Exercise tasks —
A: According to the article on NASCAR's bootlegging origins, in what year was NASCAR officially launched?
B: From the article on NASCAR's bootlegging origins, list every spectator sport named in the sentence that begins "And all of them".

Provided text —
How Bootleggers Fueled NASCAR
In the 21st century, spectator sports are big businesses that are popular around the world. They're such elaborate enterprises involving so many venues and people that it's hard to imagine their humble beginnings. And all of them — football, baseball, basketball, and even stock car racing — started out with a bunch of guys messing around. The team-oriented ball sports began in a field or gym as low-key athletic games, but stock car racing, the American-made sport of pitting fortified and specially engineered cars against one another on an oval track in events that last the equivalent of hundreds of miles, started in a much more roguish and extraordinarily illegal manner.
Long before the historically important Daytona 500 became an annual happening, NASCAR was officially launched in 1949 by Bill France Sr. and many associates. Since then, it's served as the playing field and employer for dozens of legendary athletes, like Richard Petty, Jeff Gordon, both Dale Earnhardts, and a bunch of race car drivers who are really weird people. It all seems very pure, racing cars and seeing which driver can go the fastest. But the history of NASCAR goes back directly to bootlegging — the production and transport of alcohol when it was against the law during Prohibition. Here's the story of the criminal and booze-aided origins of NASCAR.
Drivers earned their chops running from the cops
It's a big part of the truth of Prohibition that when the U.S. federal government ratified the Eighteenth Amendment to the Constitution, which went into effect in 1920, it led to the rapid growth of organized crime. The production, sale, and distribution of alcohol was suddenly illegal, and in major Northern cities like New York and Chicago, Italian-American Mafia-associated crime rings stepped in to keep the booze trade going in a clandestine manner. In the Southeastern U.S., the approach to uniting citizens with the liquor they wanted, despite the blanket ban, meant the rise of bootlegging networks. Making homemade liquor, like extraordinarily strong and potentially dangerous spirits distilled from corn, was a very old process, and Prohibition encouraged humble distillers to scale up their efforts to make and distribute their product across their state or region. Moonshine had to be transported across distances via automobile by drivers known as whiskey trippers.

Provided data —
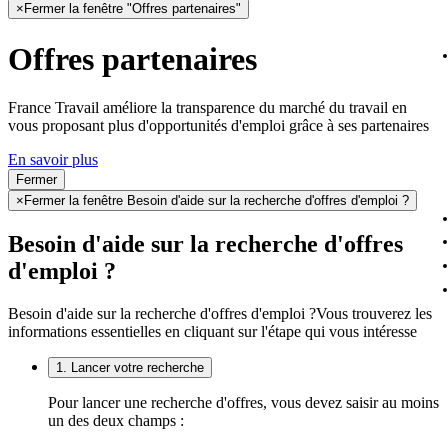
×
Fermer la fenêtre "Offres partenaires"
Offres partenaires
France Travail améliore la transparence du marché du travail en
vous proposant plus d'opportunités d'emploi grâce à ses partenaires
En savoir plus
Fermer
×
Fermer la fenêtre Besoin d'aide sur la recherche d'offres d'emploi ?
Besoin d'aide sur la recherche d'offres
d'emploi ?
Besoin d'aide sur la recherche d'offres d'emploi ?
Vous trouverez les
informations essentielles en cliquant sur l'étape qui vous intéresse
1. Lancer votre recherche
Pour lancer une recherche d'offres, vous devez saisir au moins
un des deux champs :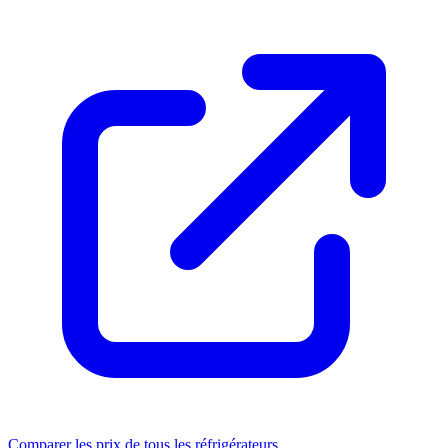
Comparer les prix de tous les réfrigérateurs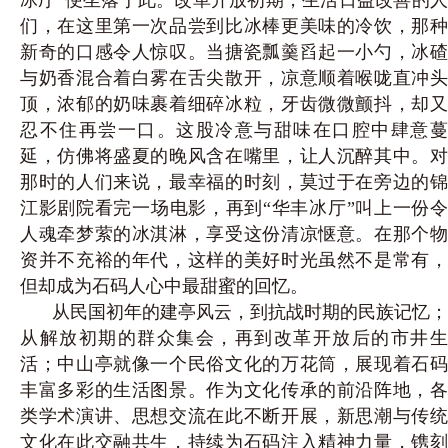
们，在这里第一次品尝到比冰棒更美味的冷饮，那种
新奇的口感令人惊叹。当搪瓷瓢羹舀起一小勺，冰碴
与奶香混合着白雾在舌尖散开，凉意顺着喉咙直冲头
顶，浓郁的奶味裹着细碎冰粒，牙齿微微颤抖，却又
忍不住再尝一口。这股冷意与甜味在口腔中肆意蔓
延，仿佛将盛夏的晚风含在嘴里，让人沉醉其中。对
那时的人们来说，最幸福的时刻，莫过于在旁边的锦
江影剧院看完一场电影，再到“华丰冰厅”叫上一份令
人魂牵梦萦的冰淇淋，享受这份清凉惬意。在那个物
资并不充裕的年代，这样的美好时光虽然不是常有，
但却成为石码人心中最甜
蜜的回忆。
从民国初年的建亭风云，到抗战时期的民族记忆；
从解放初期的群众集会，再到改革开放后的市井生
活；中山亭就像一个民俗文化的万花筒，展现着石码
丰富多彩的生活图景。作为文化传承的前沿阵地，各
类学术演讲、思想交流在此不断开展，新思潮与传统
文化在此交融共生，持续为石码注入精神力量，镌刻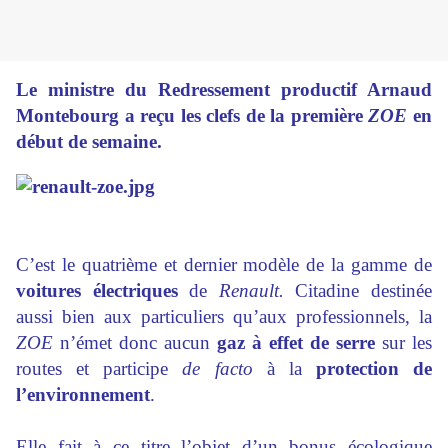
Le ministre du Redressement productif Arnaud
Montebourg a reçu les clefs de la première
ZOE
en
début de semaine.
C’est le quatrième et dernier modèle de la gamme de
voitures électriques
de
Renault.
Citadine destinée
aussi bien aux particuliers qu’aux professionnels, la
ZOE
n’émet donc aucun
gaz à effet de serre
sur les
routes et participe
de facto
à la
protection de
l’environnement
.
Elle fait à ce titre l’objet d’un bonus écologique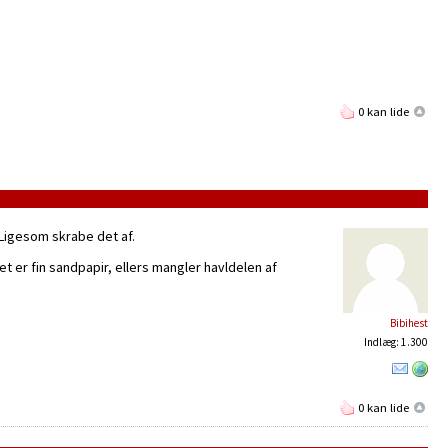
0 kan lide
 Ligesom skrabe det af.
t er fin sandpapir, ellers mangler havldelen af
Bibihest
Indlæg: 1.300
0 kan lide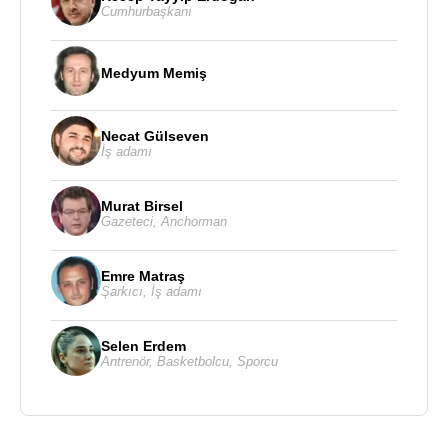
Cumhurbaşkanı
Medyum Memiş
Necat Gülseven
İş adamı
Murat Birsel
Gazeteci
,
Anchorman
Emre Matraş
Şarkıcı
,
İş adamı
Selen Erdem
Antrenör
,
Basketbolcu
,
Sporcu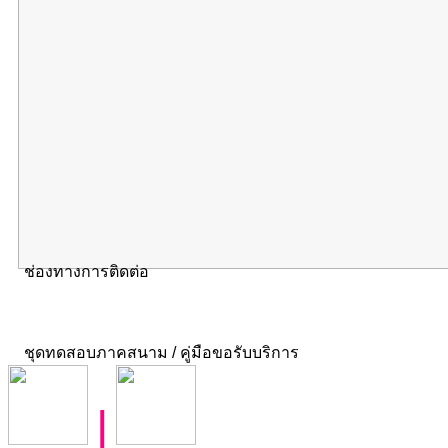
ช่องทางการติดต่อ
ชุดทดสอบภาคสนาม / คู่มือขอรับบริการ
|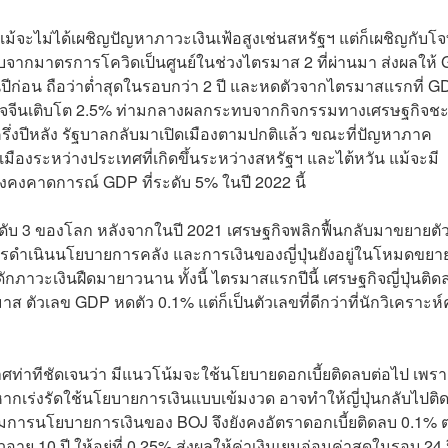
ม้จะไม่ได้เผชิญปัญหาภาวะเงินเฟ้อสูงเช่นสหรัฐฯ แต่ก็เผชิญกับโจ
บจากมาตรการโควิดเป็นศูนย์ในช่วงไตรมาส 2 ที่ผ่านมา ส่งผลให้
ันปีก่อน ถือว่าต่ำสุดในรอบกว่า 2 ปี และหดตัวจากไตรมาสแรกที่ 
ษฐกิจจีนเติบโต 2.5% ท่ามกลางผลกระทบจากกิจกรรมทางเศรษฐกิจชะ
ึ่งปีหลัง รัฐบาลกลับมาเปิดเมืองตามปกติแล้ว ขณะที่ปัญหาภาค
เมืองระหว่างประเทศที่เกิดขึ้นระหว่างสหรัฐฯ และไต้หวัน แม้จะมี
งคงคาดการณ์ GDP ที่ระดับ 5% ในปี 2022 นี้
อันดับ 3 ของโลก หลังจากในปี 2021 เศรษฐกิจพลิกฟื้นกลับมาขยายตัว
 การดำเนินนโยบายการคลัง และการเงินของญี่ปุ่นยังอยู่ในโหมดขยา
ดักภาวะเงินฝืดมายาวนาน ทั้งนี้ ไตรมาสแรกปีนี้ เศรษฐกิจญี่ปุ่นติด
าส ตัวเลข GDP หดตัว 0.1% แต่ก็เป็นตัวเลขที่ดีกว่าที่นักวิเคราะห
ศท่าทีชัดเจนว่า มีแนวโน้มจะใช้นโยบายดอกเบี้ยติดลบต่อไป เพราะ
ากเร่งรัดใช้นโยบายการเงินแบบเข้มงวด อาจทำให้ญี่ปุ่นกลับไปติ
รรมการนโยบายการเงินของ BOJ จึงยังคงอัตราดอกเบี้ยติดลบ 0.1% ต
ยุ 10 ปี ให้อยู่ที่ 0.25% ส่งผลให้ค่าเงินเยนอ่อนค่าสุดในรอบ 24 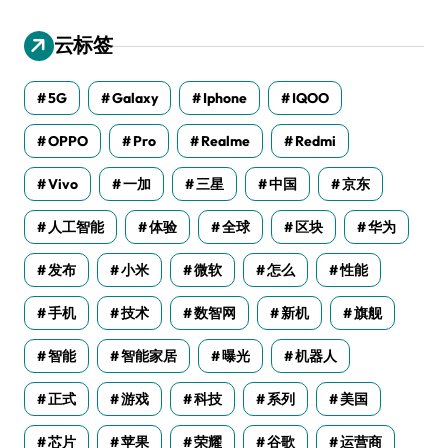
云标签
5G
Galaxy
Iphone
IQOO
OPPO
Pro
Realme
Redmi
Vivo
一加
三星
中国
京东
人工智能
体验
全球
区块
华为
发布
小米
微软
怎么
性能
手机
技术
数智网
新机
旗舰
智能
智能家居
曝光
机器人
正式
游戏
科技
系列
美国
芯片
苹果
荣耀
谷歌
运营商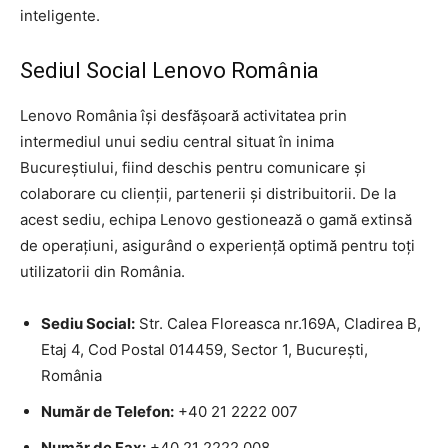
inteligente.
Sediul Social Lenovo România
Lenovo România își desfășoară activitatea prin
intermediul unui sediu central situat în inima
Bucureștiului, fiind deschis pentru comunicare și
colaborare cu clienții, partenerii și distribuitorii. De la
acest sediu, echipa Lenovo gestionează o gamă extinsă
de operațiuni, asigurând o experiență optimă pentru toți
utilizatorii din România.
Sediu Social:
Str. Calea Floreasca nr.169A, Cladirea B,
Etaj 4, Cod Postal 014459, Sector 1, București,
România
Număr de Telefon:
+40 21 2222 007
Număr de Fax:
+40 21 2222 008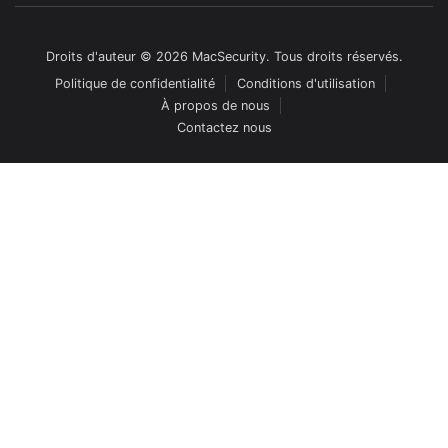
Droits d'auteur © 2026 MacSecurity. Tous droits réservés.
Politique de confidentialité
Conditions d'utilisation
À propos de nous
Contactez nous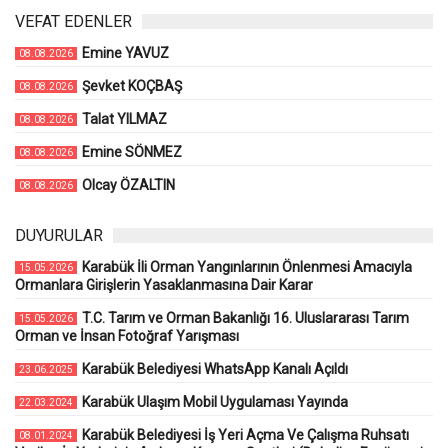
VEFAT EDENLER
Emine YAVUZ
08.08.2026
Şevket KOÇBAŞ
08.08.2026
Talat YILMAZ
08.08.2026
Emine SÖNMEZ
08.08.2026
Olcay ÖZALTIN
08.08.2026
DUYURULAR
Karabük İli Orman Yangınlarının Önlenmesi Amacıyla
15.05.2026
Ormanlara Girişlerin Yasaklanmasına Dair Karar
T.C. Tarım ve Orman Bakanlığı 16. Uluslararası Tarım
15.05.2026
Orman ve İnsan Fotoğraf Yarışması
Karabük Belediyesi WhatsApp Kanalı Açıldı
23.06.2025
Karabük Ulaşım Mobil Uygulaması Yayında
22.03.2024
Karabük Belediyesi İş Yeri Açma Ve Çalışma Ruhsatı
08.01.2024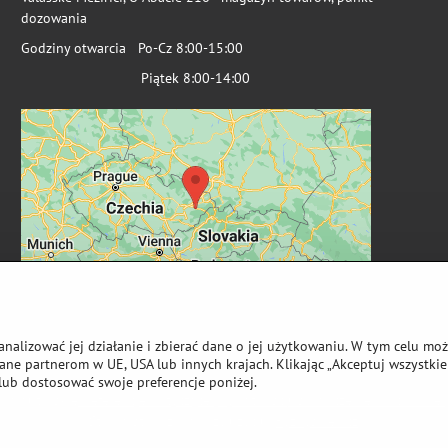
dozowania
Godziny otwarcia Po-Cz 8:00-15:00
Piątek 8:00-14:00
analizować jej działanie i zbierać dane o jej użytkowaniu. W tym celu mo
ne partnerom w UE, USA lub innych krajach. Klikając „Akceptuj wszystkie 
lub dostosować swoje preferencje poniżej.
wa autorskie
Preferencje dotyczące prywatności
Oświadczenie o ochronie 
Strona stworzona przy użyciu:
ByznysWeb.cz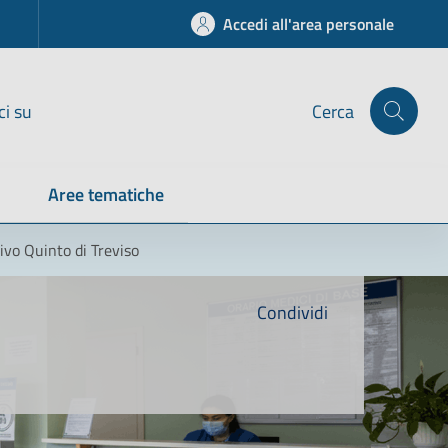
Accedi all'area personale
ci su
Cerca
Aree tematiche
ivo Quinto di Treviso
Condividi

Answers in order —
A: 1949

B: Football, baseball, basketball, stock car racing